Facts: Fibromatosis Colli of Infancy
  • Abnormal mass-like enlargement of sternocleidomastoic (SCM) muscle
  • Born normal but develops SCM mass and/or torticollis within the first 4-8 weeks of life
  • Associated with difficult delivery and intrauterine torticollis due to malposition
  • Histology: collagen fibers and fibroblasts around atrophied muscle fibers
  • Early diagnosis and treatment important because it can result in contracture
  • Responds well to physiotherapy
Ultrasound Appearance
  • US performed to exclude other diagnosis such as cervical lymphadenopathy, rhabdomyosarcoma, lymphoma, cystic hygroma or branchial cleft cyst
  • Mass or fusiform enlargement of the SCM muscle
  • Confined to muscle, no adjacent abnormalities of other soft tissues
  • Variable echogenicity -- hyperechoic, hypoechoic, or mixed echogenicity
Reference:
Bedi DG, John SD, Swischuk LE. Fibromatosis colli of infancy: variability of sonographic appearance. J Clin Ultrasound 1998;26:345-348.

July 24, 2009

Embryonic Demise

Figure 1: Transvaginal ultrasound shows a mean sac diameter of 30 mm (about 8 weeks gestational age). S = gestational sac.
Figure 2: Further scan demonstrates a fetal pole (arrow) without a yolk sac. There is minimal decidual reaction.


Embryonic Demise
  • Most common cause = chromosomal abnormality leading to arrested development
  • Diagnosis is made by:
  1. CRL > 5 mm but no cardiac activity
  2. MSD >/= 8 mm but no yolk sac
  3. MSD >/= 16 mm but no embryo
  4. Embryo seen but no yolk sac
  5. No cardiac activity in embryo seen by transabdominal ultrasound (need to confirm with transvaginal ultrasound if early IUP)

Reference:
Weissleder, Wittenberg, Harisinghani, Chen. Primer of diagnostic imaging. 4th edition, 2007

July 21, 2009

Unilateral Opacity of a Hemithorax

Figure 1: Supine chest radiograph shows a unilateral increased opacity in the left hemithorax, particularly at the mid to lower zones. There is no mediastinal shift. The left hemidiaphragm is in a normal position.


Differential Diagnosis
  1. Lung: consolidation, mass, collapse
  2. Pleura: effusion (layering or loculated), mass (metastasis, mesothelioma)
  3. Chest wall: mass (breast, chest wall musculatures)
  4. Extrathoracic: external structures

In this case, the opacity extends beyond the lung to the soft tissue of the chest wall, corresponding to the breast. It is unlikely to be a lung lesion because normal pulmonary vasculatures are visualized through it.
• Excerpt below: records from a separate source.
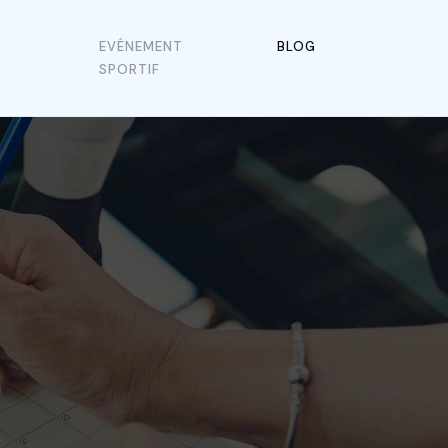
EVÉNEMENT
BLOG
SPORTIF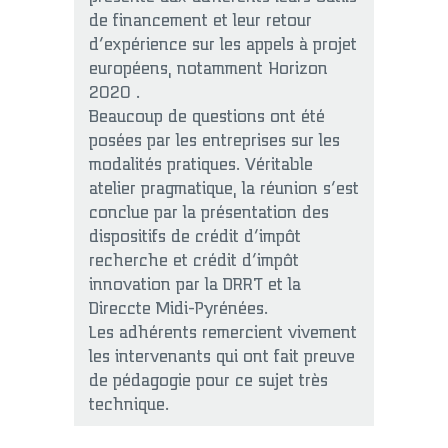
de financement et leur retour
d’expérience sur les appels à projet
européens, notamment Horizon
2020 .
Beaucoup de questions ont été
posées par les entreprises sur les
modalités pratiques. Véritable
atelier pragmatique, la réunion s’est
conclue par la présentation des
dispositifs de crédit d’impôt
recherche et crédit d’impôt
innovation par la DRRT et la
Direccte Midi-Pyrénées.
Les adhérents remercient vivement
les intervenants qui ont fait preuve
de pédagogie pour ce sujet très
technique.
Pleural lesion would not extend beyond the thoracic cage. Two main possibilities include a large breast mass or external structures (for example, nonradiopaque pads on the bed).

Comparison with the previous chest radiographs revealed that this is a new finding. Further query of patient's history confirmed the diagnosis of a large left breast mass. Chest CT scan (below) also shows the mass (invasive cancer).


Reference:
Chapman S and Nakielny R. Aids to radiological differential diagnosis. 4th edition, 2003.

July 18, 2009

Double Bubble Sign

Supine abdominal radiograph of a newborn presenting with billous vomiting shows a distended stomach and duodenal air bubbles "double bubble" sign. There is no gas distal to the duodenal bubble. Radiopaque materials overlying the right pelvis are due to soiled diaper.


Double Bubble Sign
  • Radiographic signs describing two air-filled structures in the upper abdomen with little or no air distally
  • Can be reproduced in upper GI study or ultrasound
  • Left-sided bubble = stomach
  • Right-sided bubble (usually right of midline) = duodenum
  • Most common cause = duodenal atresia
Differential Diagnoses
  • Intrinsic cause: duodenal atresia, duodenal stenosis, duodenal web
  • Extrinsic cause: annular pancreas, malrotation with obstruction produced by midgut volvulus or by Ladd bands
Main Concern
  • Must be differentiated from 'malrotation with obstruction (midgut volvulus)' because this condition requires urgent surgery
  • Suspect midgut volvulus if stomach is distended but duodenum is normal or only slightly dilated

Reference:
Traubici J. The double bubble sign. Radiology 2001;220:463-464.